Realizing some students might have an unfair advantage over those who know very little about professional football or how the game itself is played, Flockhart devised a system that assigns dollar figures to each player based on their skill level and point potential. For instance, Peyton Manning, the All-Pro quarterback for the Indianapolis Colts, might cost team owners $4.7 million to acquire, while a less accomplished player–say, Detroit Lions backup quarterback Jeff Garcia–might cost a relatively modest $2.9 million.
To even the playing field, each team is allotted a certain amount of money at the outset of play. As the draft goes on, students must use strategy to choose players based on the amount of money they have left in the bank. Any miscalculations could hurt their chances come playoff time. So while football acumen is helpful, Flockhart says, just knowing who the good players are doesn’t guarantee you’ll field a winning team. The key is to spend wisely and plan ahead based on research, he said.
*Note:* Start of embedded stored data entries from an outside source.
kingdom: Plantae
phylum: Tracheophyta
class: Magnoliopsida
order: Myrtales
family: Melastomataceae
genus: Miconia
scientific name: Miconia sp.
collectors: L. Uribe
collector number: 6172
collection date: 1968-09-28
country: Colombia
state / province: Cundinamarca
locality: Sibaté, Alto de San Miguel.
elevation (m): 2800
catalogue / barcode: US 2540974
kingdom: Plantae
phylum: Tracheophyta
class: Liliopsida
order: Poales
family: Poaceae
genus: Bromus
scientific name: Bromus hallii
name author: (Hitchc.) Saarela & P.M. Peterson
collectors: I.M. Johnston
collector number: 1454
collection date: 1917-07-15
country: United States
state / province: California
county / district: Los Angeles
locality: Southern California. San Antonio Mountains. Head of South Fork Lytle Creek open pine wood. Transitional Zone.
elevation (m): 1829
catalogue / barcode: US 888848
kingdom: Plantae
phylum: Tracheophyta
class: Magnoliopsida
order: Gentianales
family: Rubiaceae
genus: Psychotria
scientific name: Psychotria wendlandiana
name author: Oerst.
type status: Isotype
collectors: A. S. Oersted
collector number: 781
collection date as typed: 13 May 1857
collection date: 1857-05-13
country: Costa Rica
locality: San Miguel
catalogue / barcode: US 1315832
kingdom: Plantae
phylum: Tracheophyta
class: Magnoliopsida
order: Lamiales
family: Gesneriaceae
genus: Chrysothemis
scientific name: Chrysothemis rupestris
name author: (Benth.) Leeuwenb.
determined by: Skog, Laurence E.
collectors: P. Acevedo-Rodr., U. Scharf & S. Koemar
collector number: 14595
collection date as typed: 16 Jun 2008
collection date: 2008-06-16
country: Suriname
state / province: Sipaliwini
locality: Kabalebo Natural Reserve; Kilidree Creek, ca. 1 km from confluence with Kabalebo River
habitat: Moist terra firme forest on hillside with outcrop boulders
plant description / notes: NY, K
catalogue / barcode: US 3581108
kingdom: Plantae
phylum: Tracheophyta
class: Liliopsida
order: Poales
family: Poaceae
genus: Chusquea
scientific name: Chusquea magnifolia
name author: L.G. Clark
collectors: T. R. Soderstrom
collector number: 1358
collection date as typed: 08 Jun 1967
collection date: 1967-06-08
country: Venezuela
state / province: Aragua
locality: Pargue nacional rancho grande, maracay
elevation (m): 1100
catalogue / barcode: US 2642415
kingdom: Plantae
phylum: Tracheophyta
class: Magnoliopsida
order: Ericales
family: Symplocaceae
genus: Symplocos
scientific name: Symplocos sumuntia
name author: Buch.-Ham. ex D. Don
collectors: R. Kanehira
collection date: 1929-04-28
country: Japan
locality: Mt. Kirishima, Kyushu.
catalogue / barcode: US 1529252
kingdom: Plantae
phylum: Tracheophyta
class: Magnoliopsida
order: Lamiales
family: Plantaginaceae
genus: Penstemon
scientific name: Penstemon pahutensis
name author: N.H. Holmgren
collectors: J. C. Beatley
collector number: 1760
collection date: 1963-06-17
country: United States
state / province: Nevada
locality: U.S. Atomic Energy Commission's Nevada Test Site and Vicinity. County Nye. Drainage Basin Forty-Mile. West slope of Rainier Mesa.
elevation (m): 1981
While the book isn’t exactly tearing up the best-seller charts, Flockhart says he’s already tasted modest success. Despite having done very little marketing to promote the book, he estimates he’s received “dozens” of orders since putting copies–which sell for $19.99 apiece–up for sale on his web site. That was less than three weeks ago, and he expects those numbers to climb as the season ramps up.
What makes fantasy football such a hit in the classroom? Flockhart says the answer is simple.
“Millions of students in the U.S. are not proficient in mathematics because the subject matter does not interest them, and they do not see the relationship between math at school and math in their personal lives,” he said. “Fantasy Football and Mathematics makes connections between math in the classroom and math in the real world.”
Brown, who plans on starting her second year of classroom competition this fall, agreed. “The kids are really into it–and it’s fun,” she said. “For me, I just love the dynamic that goes on in the groups, especially watching the students try to work together to calculate the points … it’s really exciting.”